Problem
Quote from the first line below through the line that contains "8: (394, 91, 6.41)", both included, and leave the pictures out.

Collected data
☆ ☆ ☆ ☆ ☆

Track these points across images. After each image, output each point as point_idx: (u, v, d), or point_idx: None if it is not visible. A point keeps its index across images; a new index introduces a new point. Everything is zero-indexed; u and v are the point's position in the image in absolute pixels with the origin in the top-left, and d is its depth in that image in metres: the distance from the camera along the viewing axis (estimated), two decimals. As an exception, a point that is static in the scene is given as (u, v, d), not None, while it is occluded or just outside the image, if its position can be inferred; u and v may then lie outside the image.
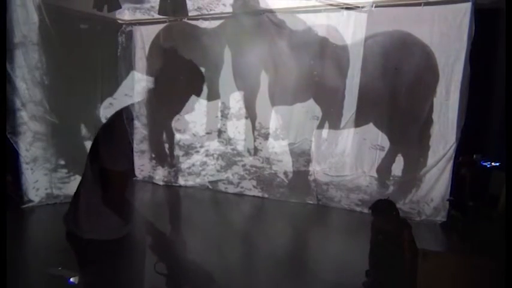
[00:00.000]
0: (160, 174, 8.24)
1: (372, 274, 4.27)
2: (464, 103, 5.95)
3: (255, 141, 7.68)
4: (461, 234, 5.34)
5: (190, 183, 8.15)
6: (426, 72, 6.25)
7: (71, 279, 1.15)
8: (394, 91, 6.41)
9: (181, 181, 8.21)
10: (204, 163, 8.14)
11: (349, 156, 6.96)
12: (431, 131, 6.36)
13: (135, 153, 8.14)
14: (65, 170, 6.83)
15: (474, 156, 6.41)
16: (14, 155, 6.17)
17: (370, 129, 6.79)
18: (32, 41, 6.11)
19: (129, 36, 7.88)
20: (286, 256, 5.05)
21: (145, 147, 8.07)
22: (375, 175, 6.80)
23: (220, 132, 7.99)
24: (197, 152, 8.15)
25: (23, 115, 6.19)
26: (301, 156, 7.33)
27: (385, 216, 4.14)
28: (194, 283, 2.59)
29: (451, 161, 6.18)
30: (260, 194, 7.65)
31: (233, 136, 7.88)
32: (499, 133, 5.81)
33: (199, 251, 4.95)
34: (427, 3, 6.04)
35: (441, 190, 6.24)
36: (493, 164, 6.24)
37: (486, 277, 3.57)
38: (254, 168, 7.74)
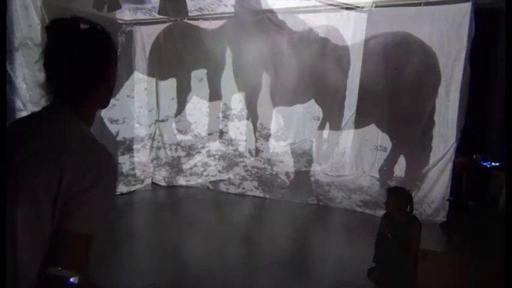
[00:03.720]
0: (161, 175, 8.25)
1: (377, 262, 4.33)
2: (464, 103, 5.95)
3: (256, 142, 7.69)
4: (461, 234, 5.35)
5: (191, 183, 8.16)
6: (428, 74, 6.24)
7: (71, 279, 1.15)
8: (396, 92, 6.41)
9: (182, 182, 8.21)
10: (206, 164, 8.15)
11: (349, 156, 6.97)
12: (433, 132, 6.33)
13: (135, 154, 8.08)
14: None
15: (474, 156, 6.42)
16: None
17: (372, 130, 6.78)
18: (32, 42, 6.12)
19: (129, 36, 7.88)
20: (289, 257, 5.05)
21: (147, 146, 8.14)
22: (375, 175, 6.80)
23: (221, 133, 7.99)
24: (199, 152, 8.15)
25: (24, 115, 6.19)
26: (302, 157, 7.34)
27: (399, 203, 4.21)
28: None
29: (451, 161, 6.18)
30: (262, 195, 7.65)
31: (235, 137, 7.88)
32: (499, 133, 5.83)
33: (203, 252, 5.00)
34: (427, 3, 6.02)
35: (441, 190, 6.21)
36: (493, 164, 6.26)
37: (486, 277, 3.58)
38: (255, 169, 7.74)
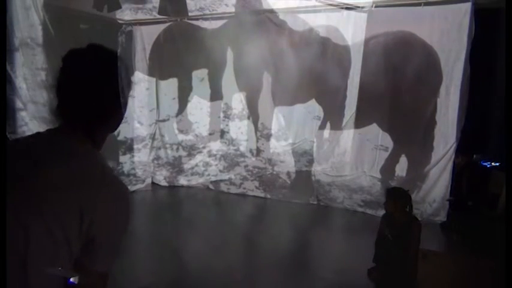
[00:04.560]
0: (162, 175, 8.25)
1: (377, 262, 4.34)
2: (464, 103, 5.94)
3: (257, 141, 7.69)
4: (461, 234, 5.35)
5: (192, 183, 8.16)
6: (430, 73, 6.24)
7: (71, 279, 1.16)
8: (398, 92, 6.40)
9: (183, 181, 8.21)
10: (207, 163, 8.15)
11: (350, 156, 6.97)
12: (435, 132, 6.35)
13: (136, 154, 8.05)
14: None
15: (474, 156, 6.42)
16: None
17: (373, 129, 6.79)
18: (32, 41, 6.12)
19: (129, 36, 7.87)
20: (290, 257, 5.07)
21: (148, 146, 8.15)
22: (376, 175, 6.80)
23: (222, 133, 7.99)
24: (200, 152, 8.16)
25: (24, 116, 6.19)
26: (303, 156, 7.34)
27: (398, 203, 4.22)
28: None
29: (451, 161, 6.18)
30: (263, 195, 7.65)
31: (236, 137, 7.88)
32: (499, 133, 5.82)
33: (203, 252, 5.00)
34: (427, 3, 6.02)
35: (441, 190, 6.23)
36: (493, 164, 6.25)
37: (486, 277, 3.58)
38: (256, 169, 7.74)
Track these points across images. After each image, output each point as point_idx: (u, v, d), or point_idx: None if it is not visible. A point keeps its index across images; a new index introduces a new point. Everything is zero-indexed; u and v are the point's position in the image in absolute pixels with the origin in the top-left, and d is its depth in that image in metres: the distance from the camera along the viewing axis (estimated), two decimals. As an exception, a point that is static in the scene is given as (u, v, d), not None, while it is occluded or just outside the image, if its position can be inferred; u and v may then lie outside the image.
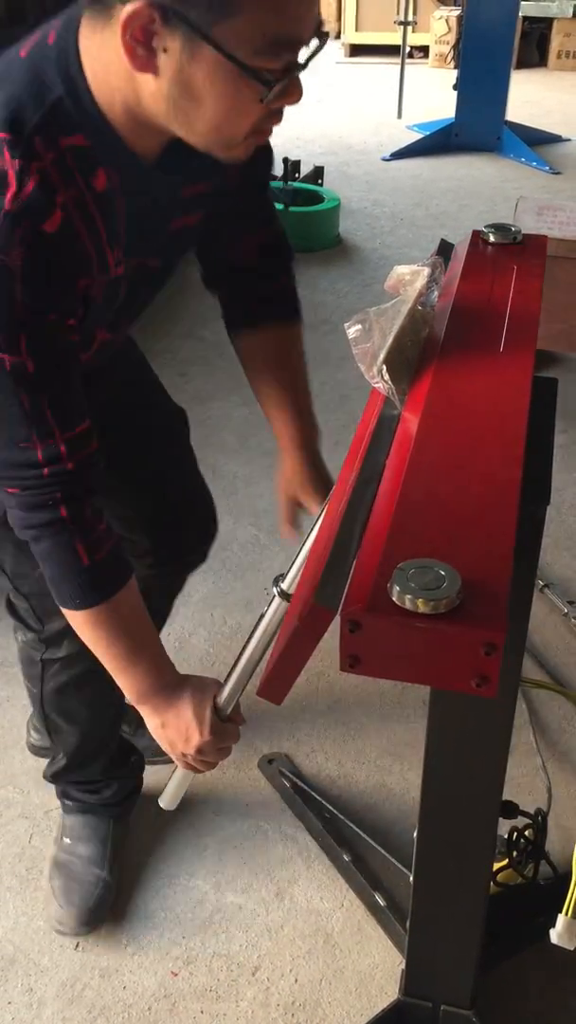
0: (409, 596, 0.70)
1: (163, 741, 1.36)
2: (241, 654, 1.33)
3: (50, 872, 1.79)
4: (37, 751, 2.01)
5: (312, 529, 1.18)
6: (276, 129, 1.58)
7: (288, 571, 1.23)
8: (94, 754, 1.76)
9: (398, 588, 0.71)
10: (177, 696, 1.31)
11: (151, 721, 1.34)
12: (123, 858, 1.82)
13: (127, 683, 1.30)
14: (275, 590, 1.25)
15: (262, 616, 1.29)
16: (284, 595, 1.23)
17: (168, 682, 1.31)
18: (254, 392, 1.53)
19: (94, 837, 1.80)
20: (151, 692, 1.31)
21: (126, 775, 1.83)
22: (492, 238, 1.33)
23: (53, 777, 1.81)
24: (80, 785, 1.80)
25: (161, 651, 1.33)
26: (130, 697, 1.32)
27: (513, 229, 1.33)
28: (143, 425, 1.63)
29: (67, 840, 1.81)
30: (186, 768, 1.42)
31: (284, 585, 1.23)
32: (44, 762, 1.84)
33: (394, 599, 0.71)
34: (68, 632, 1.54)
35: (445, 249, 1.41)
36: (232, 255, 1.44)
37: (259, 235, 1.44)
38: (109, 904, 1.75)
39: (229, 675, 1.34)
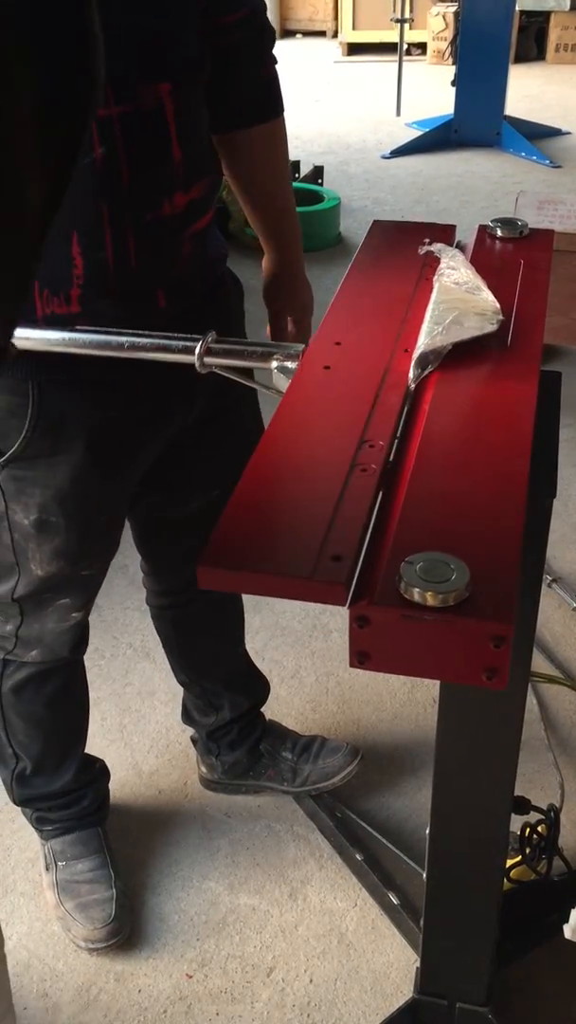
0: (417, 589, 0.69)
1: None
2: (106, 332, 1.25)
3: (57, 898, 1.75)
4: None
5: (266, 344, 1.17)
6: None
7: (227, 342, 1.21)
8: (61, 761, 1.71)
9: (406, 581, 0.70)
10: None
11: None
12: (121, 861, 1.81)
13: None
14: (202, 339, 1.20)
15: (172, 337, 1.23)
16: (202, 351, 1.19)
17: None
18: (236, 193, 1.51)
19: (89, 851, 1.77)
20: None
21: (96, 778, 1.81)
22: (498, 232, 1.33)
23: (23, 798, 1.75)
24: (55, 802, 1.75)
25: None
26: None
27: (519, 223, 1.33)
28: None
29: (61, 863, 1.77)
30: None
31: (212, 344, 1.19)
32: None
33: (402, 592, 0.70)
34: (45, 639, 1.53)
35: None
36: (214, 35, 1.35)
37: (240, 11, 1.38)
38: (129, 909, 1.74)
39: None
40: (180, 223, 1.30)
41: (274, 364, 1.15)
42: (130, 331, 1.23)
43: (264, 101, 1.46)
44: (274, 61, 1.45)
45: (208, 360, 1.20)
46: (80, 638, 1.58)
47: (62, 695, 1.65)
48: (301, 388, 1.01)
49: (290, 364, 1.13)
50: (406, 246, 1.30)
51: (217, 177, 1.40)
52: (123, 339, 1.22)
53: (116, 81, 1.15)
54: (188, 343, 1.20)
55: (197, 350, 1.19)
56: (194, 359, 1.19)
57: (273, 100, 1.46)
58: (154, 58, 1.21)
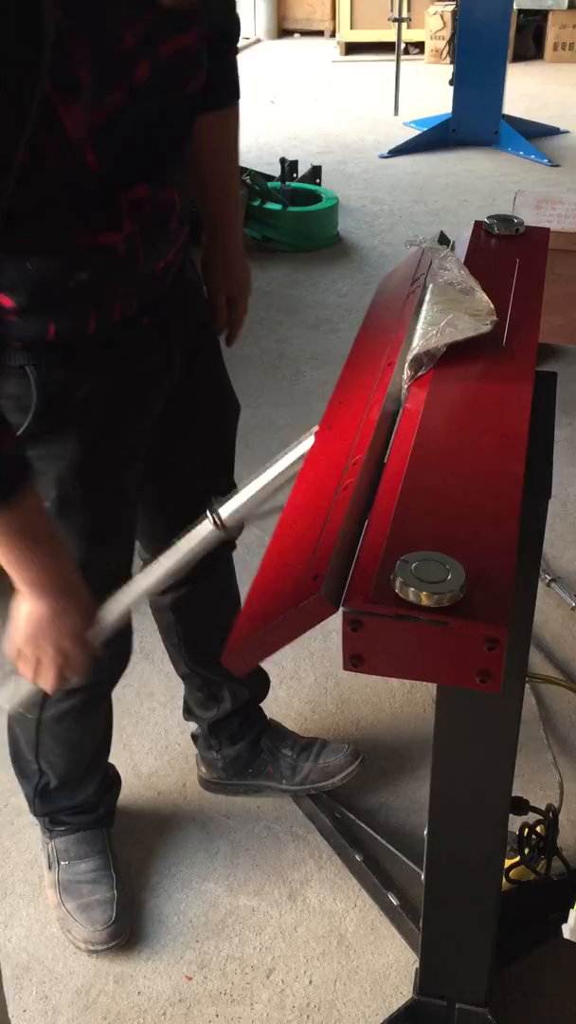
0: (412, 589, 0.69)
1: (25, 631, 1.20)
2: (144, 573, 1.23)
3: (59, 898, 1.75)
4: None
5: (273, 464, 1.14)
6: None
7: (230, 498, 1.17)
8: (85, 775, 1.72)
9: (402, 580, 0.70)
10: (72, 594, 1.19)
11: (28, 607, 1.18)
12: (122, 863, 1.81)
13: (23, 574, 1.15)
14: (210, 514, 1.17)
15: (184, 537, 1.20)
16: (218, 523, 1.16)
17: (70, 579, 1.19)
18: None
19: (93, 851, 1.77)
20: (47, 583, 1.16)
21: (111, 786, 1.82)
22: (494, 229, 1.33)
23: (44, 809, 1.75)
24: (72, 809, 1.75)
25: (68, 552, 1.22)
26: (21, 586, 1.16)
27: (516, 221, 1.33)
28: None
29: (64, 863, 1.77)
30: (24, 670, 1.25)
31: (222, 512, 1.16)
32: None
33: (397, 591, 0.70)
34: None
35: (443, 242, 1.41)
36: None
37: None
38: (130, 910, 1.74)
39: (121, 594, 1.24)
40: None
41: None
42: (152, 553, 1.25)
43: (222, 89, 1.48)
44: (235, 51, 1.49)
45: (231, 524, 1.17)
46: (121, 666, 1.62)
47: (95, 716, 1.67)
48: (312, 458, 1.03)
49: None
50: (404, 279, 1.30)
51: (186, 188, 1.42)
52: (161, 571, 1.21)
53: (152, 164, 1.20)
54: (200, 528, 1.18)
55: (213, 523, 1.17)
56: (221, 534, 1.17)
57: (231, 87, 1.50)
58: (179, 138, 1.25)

☆ ☆ ☆ ☆ ☆

Finished exercise
Track these points across images. After each image, output each point as point_idx: (u, v, d), or point_idx: None if it is not visible. A point keeps its index across images; a new index introduces a new point. Everything is zero-indexed; u and v are the point's position in the image in absolute pixels with the origin in the top-left, and d is its depth in that image in metres: the distance from the camera along the viewing axis (estimated), two decimals. As an exception, a point that is static in the scene is given as (u, v, d), not None, while it is occluded or just outside the image, if its position can be inferred; u and v may then lie outside the image.
[00:00.000]
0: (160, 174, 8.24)
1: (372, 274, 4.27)
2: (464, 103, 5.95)
3: (255, 141, 7.68)
4: (461, 234, 5.34)
5: (190, 183, 8.15)
6: (426, 72, 6.25)
7: (71, 279, 1.15)
8: (394, 91, 6.41)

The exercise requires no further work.